Better-than-expected US retail sales and jobs data recently has fueled speculation that the Fed could announce a scaling back of its $85 billion monthly mortgage-bond buyback at the end of its two-day policy meeting on Wednesday.

The S&P 500 stock index trimmed early gains but stayed higher on traders' hopes that the Fed will reinforce its commitment to support the economic recovery.

"With very few clear choices left for monetary growth, US equities continue to show resilience. This has kept the bear alive in the precious metals market while physical demand remains firm," said Carlos Perez-Santalla at brokerage Marex Spectron.

Spot gold was down 0.6 percent to $1,381.95 an ounce by 2:33 p.m. EDT (1833 GMT).

US Comex gold for August delivery settled down $4.50 at $1,383.10, with trading volume at 65,000 lots versus its 30-day daily average of 217,000, preliminary Reuters data showed.

Volume was on track to hit its lowest daily level since April 1, Reuters data showed.

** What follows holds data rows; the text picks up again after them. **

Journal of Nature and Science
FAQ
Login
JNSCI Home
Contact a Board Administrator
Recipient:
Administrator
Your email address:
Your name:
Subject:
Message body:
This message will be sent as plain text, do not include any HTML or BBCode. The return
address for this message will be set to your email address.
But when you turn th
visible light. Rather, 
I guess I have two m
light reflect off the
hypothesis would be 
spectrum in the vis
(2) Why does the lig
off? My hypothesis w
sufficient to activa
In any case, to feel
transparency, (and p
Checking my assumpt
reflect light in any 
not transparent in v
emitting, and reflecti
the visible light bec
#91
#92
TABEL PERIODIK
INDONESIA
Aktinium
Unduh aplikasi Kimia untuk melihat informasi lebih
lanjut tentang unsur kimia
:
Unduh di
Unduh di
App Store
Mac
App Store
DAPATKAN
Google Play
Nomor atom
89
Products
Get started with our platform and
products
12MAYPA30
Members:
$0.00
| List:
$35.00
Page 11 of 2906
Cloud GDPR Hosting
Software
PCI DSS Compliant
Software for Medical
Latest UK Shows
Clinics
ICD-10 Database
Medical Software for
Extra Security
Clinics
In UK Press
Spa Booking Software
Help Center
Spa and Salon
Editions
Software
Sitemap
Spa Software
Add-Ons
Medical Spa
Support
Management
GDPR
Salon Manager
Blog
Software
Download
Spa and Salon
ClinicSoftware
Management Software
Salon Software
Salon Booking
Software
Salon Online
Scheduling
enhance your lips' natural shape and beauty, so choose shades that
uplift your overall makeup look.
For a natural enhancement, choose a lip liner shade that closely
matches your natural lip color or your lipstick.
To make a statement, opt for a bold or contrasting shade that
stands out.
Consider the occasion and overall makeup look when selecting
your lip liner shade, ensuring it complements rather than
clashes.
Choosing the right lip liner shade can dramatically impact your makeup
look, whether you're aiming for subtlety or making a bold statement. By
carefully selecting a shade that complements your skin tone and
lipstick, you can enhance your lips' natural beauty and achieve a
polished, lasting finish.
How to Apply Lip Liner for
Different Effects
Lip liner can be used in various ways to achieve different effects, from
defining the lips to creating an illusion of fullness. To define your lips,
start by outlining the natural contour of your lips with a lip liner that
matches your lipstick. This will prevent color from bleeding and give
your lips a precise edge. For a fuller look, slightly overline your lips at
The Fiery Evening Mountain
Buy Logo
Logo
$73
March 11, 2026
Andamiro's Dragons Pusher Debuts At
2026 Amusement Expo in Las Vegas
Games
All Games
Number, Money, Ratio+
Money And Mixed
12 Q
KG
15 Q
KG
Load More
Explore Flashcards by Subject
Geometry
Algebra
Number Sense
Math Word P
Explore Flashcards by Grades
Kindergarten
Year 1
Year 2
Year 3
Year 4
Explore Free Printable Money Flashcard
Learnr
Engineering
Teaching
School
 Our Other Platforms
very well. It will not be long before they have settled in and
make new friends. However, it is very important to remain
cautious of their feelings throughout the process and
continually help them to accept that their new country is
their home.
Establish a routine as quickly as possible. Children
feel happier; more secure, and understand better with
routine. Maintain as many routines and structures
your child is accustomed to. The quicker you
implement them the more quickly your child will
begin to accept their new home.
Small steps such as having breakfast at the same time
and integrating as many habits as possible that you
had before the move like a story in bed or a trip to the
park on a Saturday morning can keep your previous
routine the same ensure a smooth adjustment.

Silver fell 1.1 percent to $21.80 an ounce.

The CME Group's smaller silver contract, the physically delivered 1,000-ounce silver futures, begin trading on Monday, with total trading volume at 25 lots, according to CME's website. (Link: http://link.reuters.com/myt88t)

Turnover of the benchmark 5,000-ounce Comex silver futures was over 40,000 lots, below its 30-day average at 54,000, preliminary Reuters data showed.

ALL EYES ON THE FED

Markets have been volatile since Fed Chairman Ben Bernanke said last month the bank could scale back its stimulus measures. Since then, Fed officials have given conflicting signals.

"People are looking for more clarity - or not, as the case may be - on whether the Fed starts to ease off the Quantitative Easing bandwagon," SocGen analyst Robin Bhar said.

Most economists expect the Fed to scale back the size of its bond purchases by year end.

Any slowdown in the bond-buying program could lead to higher interest rates and drive investors from gold into

interest-bearing investments and equities.

In the physical market, demand in Asia has cooled from peak levels seen after the mid-April selloff in gold, dealers said. Bullion is down 17 percent for the year to date after 12 years of annual gains.

Indian purchases of gold have fallen since an import duty increased earlier this month. The government is trying to narrow its current account deficit by reducing gold imports.

Among platinum group metals, platinum was down 1.1 percent to $1,429.74 and palladium dropped 2.3 percent to $712.47.